▶ Exercise aim:
In the data that follows, every line containing the word "black" should be returned.

Dataset content: Begin

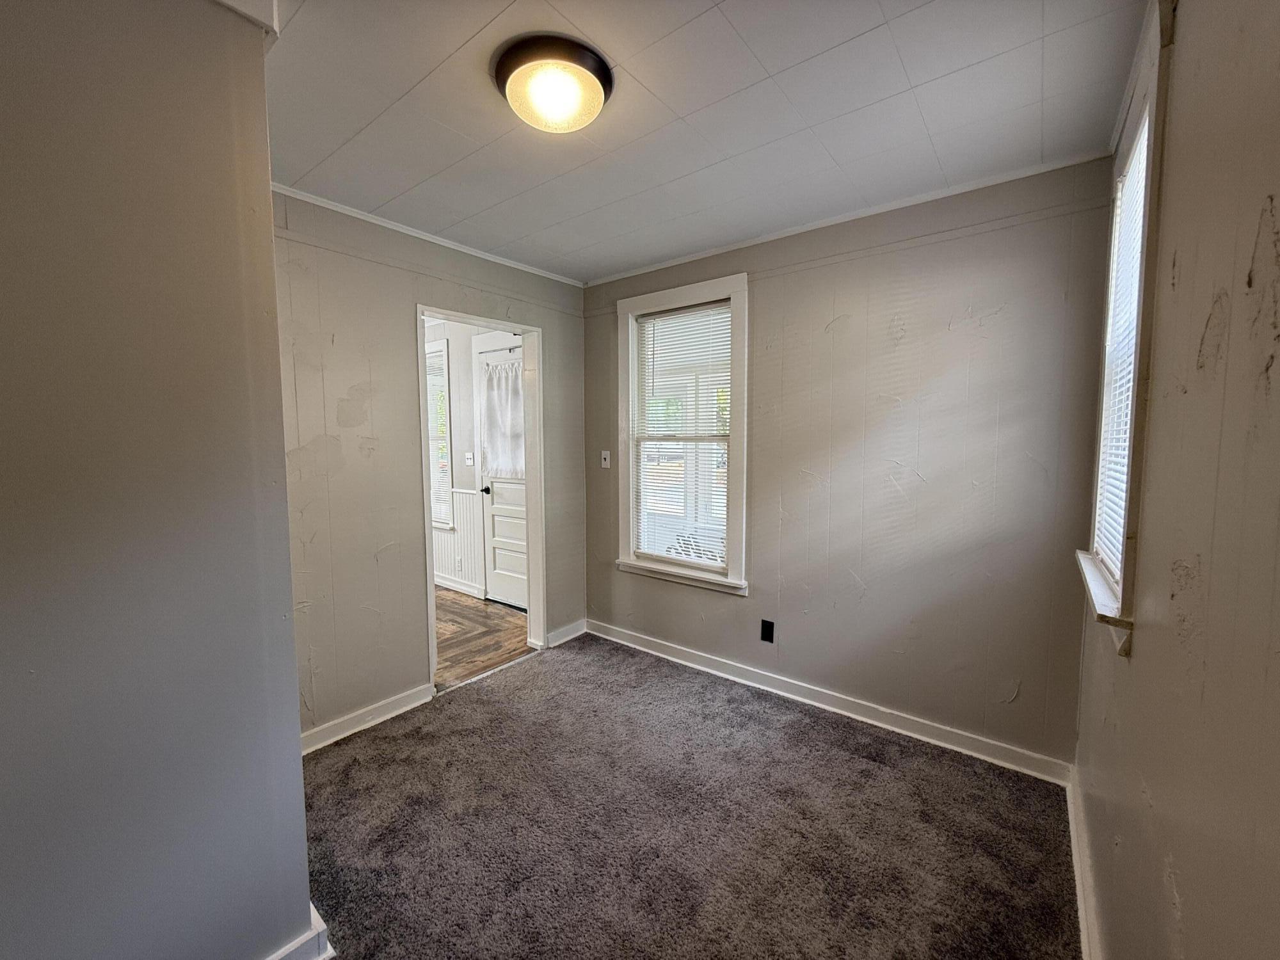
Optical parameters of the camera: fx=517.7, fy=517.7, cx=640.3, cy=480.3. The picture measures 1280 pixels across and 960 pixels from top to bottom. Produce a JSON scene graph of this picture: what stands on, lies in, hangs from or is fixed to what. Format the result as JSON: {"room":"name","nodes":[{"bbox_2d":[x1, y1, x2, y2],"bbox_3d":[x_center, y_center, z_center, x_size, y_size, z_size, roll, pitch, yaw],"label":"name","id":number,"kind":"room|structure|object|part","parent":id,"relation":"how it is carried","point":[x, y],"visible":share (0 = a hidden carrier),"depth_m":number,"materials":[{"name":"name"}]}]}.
{"room":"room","nodes":[
{"label":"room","id":0,"kind":"room"},
{"bbox_2d":[0,0,315,959],"bbox_3d":[-1.486,0.138,0.741,0.462,2.451,1.708,4,6,38],"label":"left wall","id":1,"kind":"structure","parent":0,"point":[297,751],"depth_m":1.06,"materials":[{"name":"grey paint"}]},
{"bbox_2d":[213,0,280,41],"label":"crown molding","id":2,"kind":"structure","parent":1,"relation":"attached to","point":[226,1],"depth_m":1.17,"materials":[{"name":"white paint"}]},
{"bbox_2d":[263,903,334,959],"bbox_3d":[-1.182,1.266,1.022,0.212,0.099,1.050,4,6,38],"label":"baseboard","id":3,"kind":"structure","parent":1,"relation":"attached to","point":[319,921],"depth_m":1.35,"materials":[{"name":"white paint"}]},
{"bbox_2d":[270,187,590,742],"bbox_3d":[-1.091,-0.058,2.801,0.122,2.452,2.294,4,6,38],"label":"left wall","id":4,"kind":"structure","parent":0,"point":[555,324],"depth_m":2.47,"materials":[{"name":"paint"}]},
{"bbox_2d":[297,681,435,756],"bbox_3d":[-1.412,1.158,2.403,0.019,0.094,1.067,4,6,38],"label":"baseboard","id":5,"kind":"structure","parent":4,"relation":"attached to","point":[388,705],"depth_m":2.49,"materials":[{"name":"white paint"}]},
{"bbox_2d":[272,181,586,288],"bbox_3d":[-1.090,-1.252,2.635,0.038,0.037,2.148,4,6,38],"label":"crown molding","id":6,"kind":"structure","parent":4,"relation":"attached to","point":[436,240],"depth_m":2.57,"materials":[{"name":"white paint"}]},
{"bbox_2d":[416,305,545,697],"bbox_3d":[-0.926,0.093,3.073,0.180,2.120,0.928,4,6,38],"label":"door frame","id":7,"kind":"structure","parent":4,"relation":"in","point":[427,557],"depth_m":3.29,"materials":[{"name":"white paint"}]},
{"bbox_2d":[545,618,586,647],"bbox_3d":[-0.504,1.050,3.578,0.019,0.097,0.377,4,6,38],"label":"baseboard","id":8,"kind":"structure","parent":4,"relation":"attached to","point":[573,635],"depth_m":3.56,"materials":[{"name":"white paint"}]},
{"bbox_2d":[424,319,519,601],"bbox_3d":[-1.739,-0.229,4.776,3.439,2.482,0.136,4,6,38],"label":"far room wall","id":9,"kind":"structure","parent":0,"point":[464,358],"depth_m":4.59,"materials":[{"name":"white paint"}]},
{"bbox_2d":[424,337,453,531],"bbox_3d":[-2.088,-0.397,4.931,1.059,1.755,0.162,4,6,38],"label":"window","id":10,"kind":"structure","parent":9,"relation":"in","point":[446,461],"depth_m":4.69,"materials":[{"name":"white glass"}]},
{"bbox_2d":[431,487,485,592],"bbox_3d":[-1.929,0.528,4.848,1.981,0.885,0.058,4,6,38],"label":"wainscoting","id":11,"kind":"structure","parent":9,"relation":"attached to","point":[459,496],"depth_m":4.71,"materials":[{"name":"white paint"}]},
{"bbox_2d":[435,573,484,598],"bbox_3d":[-2.151,0.927,5.079,2.730,0.100,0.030,4,6,38],"label":"baseboard","id":12,"kind":"structure","parent":9,"relation":"attached to","point":[446,582],"depth_m":4.66,"materials":[{"name":"white paint"}]},
{"bbox_2d":[464,450,475,466],"bbox_3d":[-1.504,-0.194,4.533,0.108,0.120,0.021,4,6,38],"label":"light switch","id":13,"kind":"object","parent":9,"relation":"attached to","point":[470,461],"visible":0.97,"depth_m":4.53,"materials":[{"name":"white plastic"}]},
{"bbox_2d":[473,339,527,608],"bbox_3d":[-1.013,-0.001,4.144,0.855,2.081,0.109,4,6,38],"label":"white door","id":14,"kind":"structure","parent":9,"relation":"in","point":[515,598],"depth_m":4.28,"materials":[{"name":"white paint"}]},
{"bbox_3d":[-1.256,0.080,4.284,0.074,0.068,0.102,4,6,38],"label":"doorknob","id":15,"kind":"part","parent":14,"relation":"part of","materials":[{"name":"black metal"}]},
{"bbox_2d":[479,356,524,478],"bbox_3d":[-1.060,-0.472,4.115,0.671,0.916,0.099,4,6,38],"label":"door curtain","id":16,"kind":"object","parent":14,"relation":"attached to","point":[499,375],"visible":0.61,"depth_m":4.12,"materials":[{"name":"white fabric"}]},
{"bbox_2d":[434,586,531,690],"bbox_3d":[-2.234,1.103,4.124,3.334,0.096,2.139,4,6,38],"label":"wood floor","id":17,"kind":"structure","parent":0,"point":[488,660],"depth_m":3.67,"materials":[{"name":"brown wood"}]},
{"bbox_2d":[296,631,1080,959],"bbox_3d":[-0.255,1.320,1.505,3.166,0.092,3.556,4,6,38],"label":"carpet floor","id":18,"kind":"structure","parent":0,"point":[859,762],"depth_m":1.85,"materials":[{"name":"carpet"}]},
{"bbox_2d":[261,0,1158,282],"bbox_3d":[-0.260,-1.216,1.456,3.098,0.107,3.518,4,6,38],"label":"ceiling","id":19,"kind":"structure","parent":0,"point":[411,79],"depth_m":1.65,"materials":[{"name":"white paint"}]},
{"bbox_2d":[492,32,613,132],"bbox_3d":[-0.254,-1.123,1.531,0.347,0.130,0.343,4,6,38],"label":"ceiling light","id":20,"kind":"object","parent":19,"relation":"attached to","point":[600,68],"visible":0.98,"depth_m":1.45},
{"bbox_2d":[578,152,1111,771],"bbox_3d":[0.712,-0.068,2.858,2.905,2.457,0.146,4,6,38],"label":"back wall","id":21,"kind":"structure","parent":0,"point":[907,335],"depth_m":2.35,"materials":[{"name":"paint"}]},
{"bbox_2d":[599,449,611,468],"bbox_3d":[-0.243,-0.145,3.513,0.073,0.120,0.019,4,6,38],"label":"light switch","id":22,"kind":"object","parent":21,"relation":"attached to","point":[608,461],"visible":0.98,"depth_m":3.51,"materials":[{"name":"white plastic"}]},
{"bbox_2d":[615,272,750,594],"bbox_3d":[0.257,-0.260,3.167,0.947,1.776,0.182,4,6,38],"label":"window","id":23,"kind":"structure","parent":21,"relation":"in","point":[632,563],"depth_m":3.15,"materials":[{"name":"white"}]},
{"bbox_2d":[630,298,731,569],"bbox_3d":[0.234,-0.259,3.154,0.714,1.513,0.040,4,6,38],"label":"window blind","id":24,"kind":"object","parent":23,"relation":"attached to","point":[666,318],"visible":0.93,"depth_m":3.13,"materials":[{"name":"white plastic"}]},
{"bbox_2d":[759,618,775,643],"bbox_3d":[0.693,0.825,2.839,0.072,0.120,0.009,4,6,38],"label":"wall socket","id":25,"kind":"object","parent":21,"relation":"attached to","point":[767,622],"visible":0.98,"depth_m":2.84,"materials":[{"name":"black plastic"}]},
{"bbox_2d":[586,618,1071,786],"bbox_3d":[0.677,1.115,2.894,2.704,0.095,0.018,4,6,38],"label":"baseboard","id":26,"kind":"structure","parent":21,"relation":"attached to","point":[740,665],"depth_m":2.56,"materials":[{"name":"white paint"}]},
{"bbox_2d":[583,148,1117,286],"bbox_3d":[0.715,-1.251,2.647,2.602,0.039,0.034,4,6,38],"label":"crown molding","id":27,"kind":"structure","parent":21,"relation":"attached to","point":[761,240],"depth_m":2.33,"materials":[{"name":"white paint"}]},
{"bbox_2d":[1071,0,1279,959],"bbox_3d":[0.731,0.149,0.541,0.138,2.440,3.621,4,6,38],"label":"right wall","id":28,"kind":"structure","parent":0,"point":[1275,210],"depth_m":0.75,"materials":[{"name":"beige paint"}]},
{"bbox_2d":[1066,765,1102,959],"bbox_3d":[0.785,1.281,0.851,0.018,0.094,3.125,4,6,38],"label":"baseboard","id":29,"kind":"structure","parent":28,"relation":"attached to","point":[1082,907],"depth_m":1.57,"materials":[{"name":"white paint"}]},
{"bbox_2d":[1077,1,1175,656],"bbox_3d":[1.366,-0.317,1.386,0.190,1.457,0.755,4,6,38],"label":"right window","id":30,"kind":"structure","parent":28,"relation":"in","point":[1149,178],"depth_m":1.28,"materials":[{"name":"white paint"}]},
{"bbox_2d":[1094,119,1148,581],"bbox_3d":[1.348,-0.327,1.423,0.043,1.193,0.675,4,6,38],"label":"window blind","id":31,"kind":"object","parent":30,"relation":"attached to","point":[1135,170],"visible":0.26,"depth_m":1.51,"materials":[{"name":"white plastic"}]},
{"bbox_2d":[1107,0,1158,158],"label":"crown molding","id":32,"kind":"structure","parent":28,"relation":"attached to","point":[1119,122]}
]}

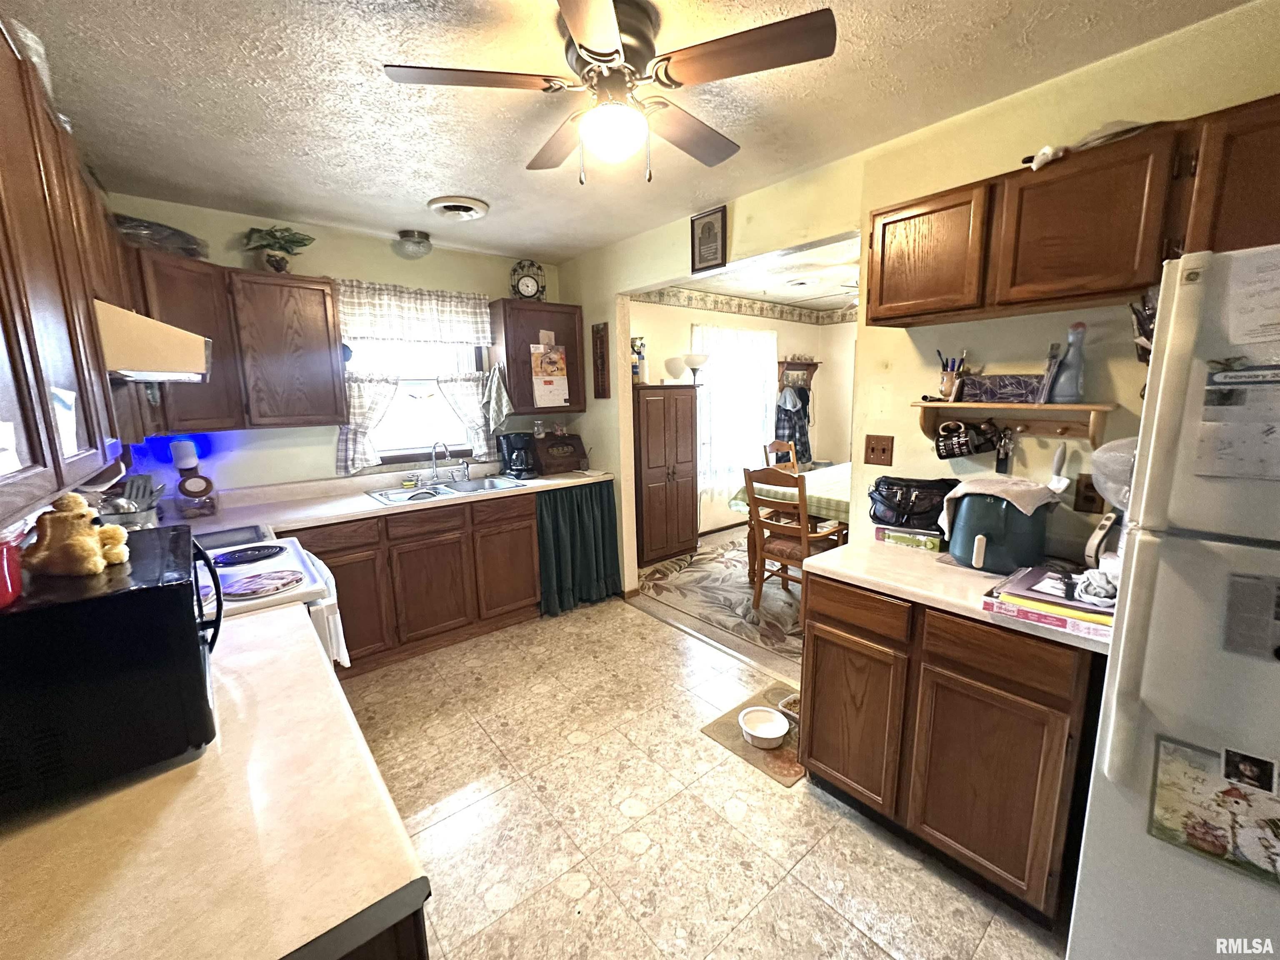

Dataset content: End

▶ Output for this task:
{"bbox_3d":[-1.256,0.080,4.284,0.074,0.068,0.102,4,6,38],"label":"doorknob","id":15,"kind":"part","parent":14,"relation":"part of","materials":[{"name":"black metal"}]},
{"bbox_2d":[759,618,775,643],"bbox_3d":[0.693,0.825,2.839,0.072,0.120,0.009,4,6,38],"label":"wall socket","id":25,"kind":"object","parent":21,"relation":"attached to","point":[767,622],"visible":0.98,"depth_m":2.84,"materials":[{"name":"black plastic"}]},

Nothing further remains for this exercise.